The Genasense NDA is based on a 771-patient Phase III trial that missed the survival (primary) endpoint, but revealed a positive trend, Schmitt said. Participants, all of whom were chemotherapy na ve, were randomized to receive Genasense plus dacarbazine or dacarbazine alone. (See BioWorld Today, Sept. 11, 2003.)
Schmitt said the data showed a 25 percent improvement rate in treated patients who finished the minimum follow-up of 12 months (n=480). Specifically, the median treatment arm survival rate was 10.1 months, compared with 8.1 months for dacarbazine alone (p=0.035). Analysis of all patients in the treatment arm showed a median survival of 9.1 months, compared with 7.9 months for patients on chemotherapy alone (p=0.184).
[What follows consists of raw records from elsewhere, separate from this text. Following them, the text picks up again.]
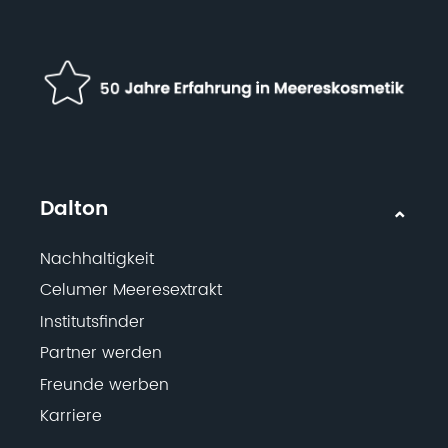
Dalton
Nachhaltigkeit
Celumer Meeresextrakt
Institutsfinder
Partner werden
Freunde werben
Karriere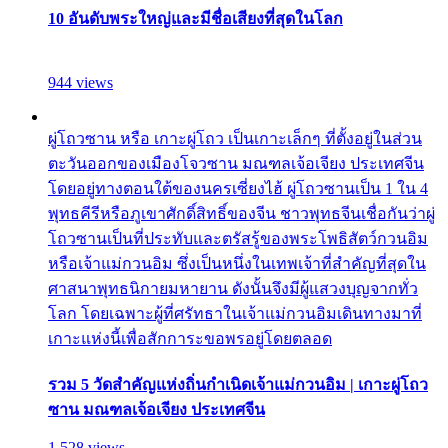
10 อันดับพระใหญ่และมีชื่อเสียงที่สุดในโลก
944 views
ผู่โถวซาน หรือ เกาะผู่โถว เป็นเกาะเล็กๆ ที่ตั้งอยู่ในส่วน
ตะวันออกของเมืองโจวซาน มณฑลเจ้อเจียง ประเทศจีน
โดยอยู่ทางตอนใต้ของนครเซี่ยงไฮ้ ผู่โถวซานเป็น 1 ใน 4
พุทธคีรีหรือภูเขาศักดิ์สิทธิ์ของจีน ชาวพุทธจีนเชื่อกันว่าผู่
โถวซานเป็นที่ประทับและตรัสรู้ของพระโพธิสัตว์กวนอิม
หรือเจ้าแม่กวนอิม ซึ่งเป็นหนึ่งในเทพเจ้าที่สำคัญที่สุดใน
ศาสนาพุทธนิกายมหายาน ดังนั้นจึงมีผู้แสวงบุญจากทั่ว
โลก โดยเฉพาะผู้ที่ศรัทธาในเจ้าแม่กวนอิมเดินทางมาที่
เกาะแห่งนี้เพื่อสักการะขอพรอยู่โดยตลอด
รวม 5 วัดสำคัญแห่งถิ่นกำเนิดเจ้าแม่กวนอิม | เกาะผู่โถว
ซาน มณฑลเจ้อเจียง ประเทศจีน
1,528 views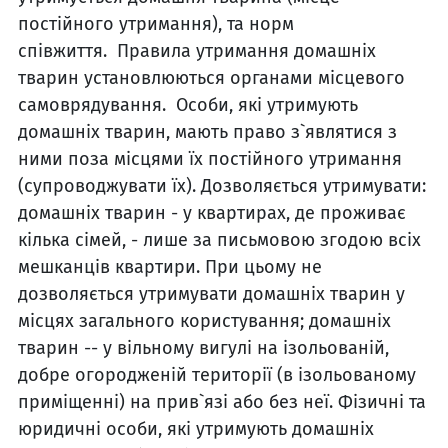
постійного утримання), та норм
співжиття. Правила утримання домашніх
тварин установлюються органами місцевого
самоврядування. Особи, які утримують
домашніх тварин, мають право з`являтися з
ними поза місцями їх постійного утримання
(супроводжувати їх). Дозволяється утримувати:
домашніх тварин - у квартирах, де проживає
кілька сімей, - лише за письмовою згодою всіх
мешканців квартири. При цьому не
дозволяється утримувати домашніх тварин у
місцях загального користування; домашніх
тварин -- у вільному вигулі на ізольованій,
добре огородженій території (в ізольованому
приміщенні) на прив`язі або без неї. Фізичні та
юридичні особи, які утримують домашніх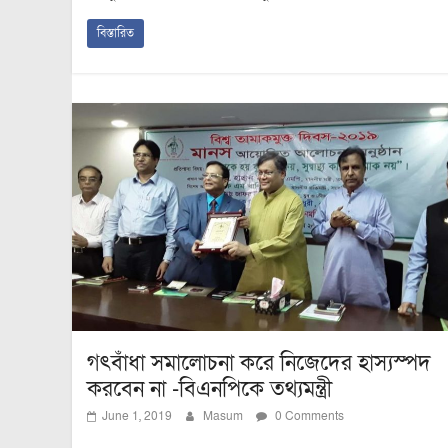
বিস্তারিত
গৎবাঁধা সমালোচনা করে নিজেদের হাস্যস্পদ
করবেন না -বিএনপিকে তথ্যমন্ত্রী
June 1, 2019
Masum
0 Comments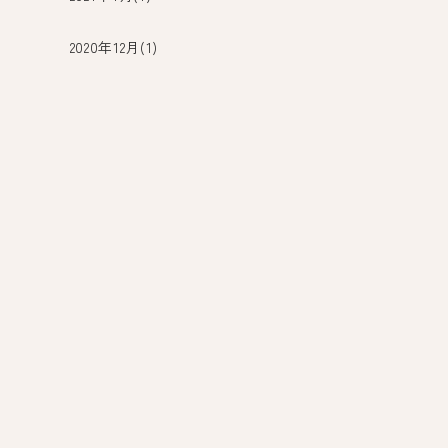
2020年12月(1)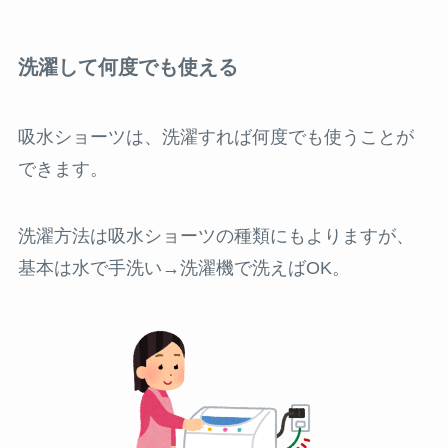
洗濯して何度でも使える
吸水ショーツは、洗濯すれば何度でも使うことが
できます。
洗濯方法は吸水ショーツの種類にもよりますが、
基本は水で手洗い→洗濯機で洗えばOK。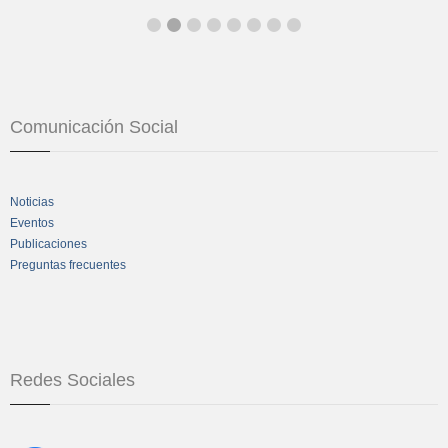
Comunicación Social
Noticias
Eventos
Publicaciones
Preguntas frecuentes
Redes Sociales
Genta and Aventis hope the FDA will grant approval based on favorable secondary endpoints including tumor response and progression-free survival. Specifically, patients in the treated group achieved an antitumor response rate of 11.7 percent, compared with 6.8 percent in the chemotherapy group (p=0.019). Meanwhile, treated patients showed a significant increase in median progression-free survival to 74 days vs. 49 days in the chemotherapy group (p=0.001).
Adverse events included fever, neutropenia, thrombocytopenia, leukopenia, anemia and nausea.
Beyond advanced melanoma, the partners have completed enrollment of a 241-patient Phase III trial in chronic lymphocytic leukemia and a 220-pateint Phase III trial in multiple myeloma. The firms have not said which indication will be filed following a decision on advanced melanoma.
Aventis, of Strasbourg, France, signed on as Genta's partner in the development of Genasense two years ago in a deal valued at $480 million. So far, Genta has collected about $250 million and is poised for another milestone on approval of the candidate in the first indication. (See BioWorld Today, April 30, 2002.)
The companies will co-promote Genasense in the U.S. Aventis owns the rights in other parts of the world.
Genta won its first drug approval in September: Ganite (gallium nitrate injection) for the treatment of cancer-related hypercalcemia that is resistant to hydration. (See BioWorld Today, Sept. 19, 2003.)
Genta's stock (NASDAQ:GNTA) closed Tuesday at $12.82, up 52 cents.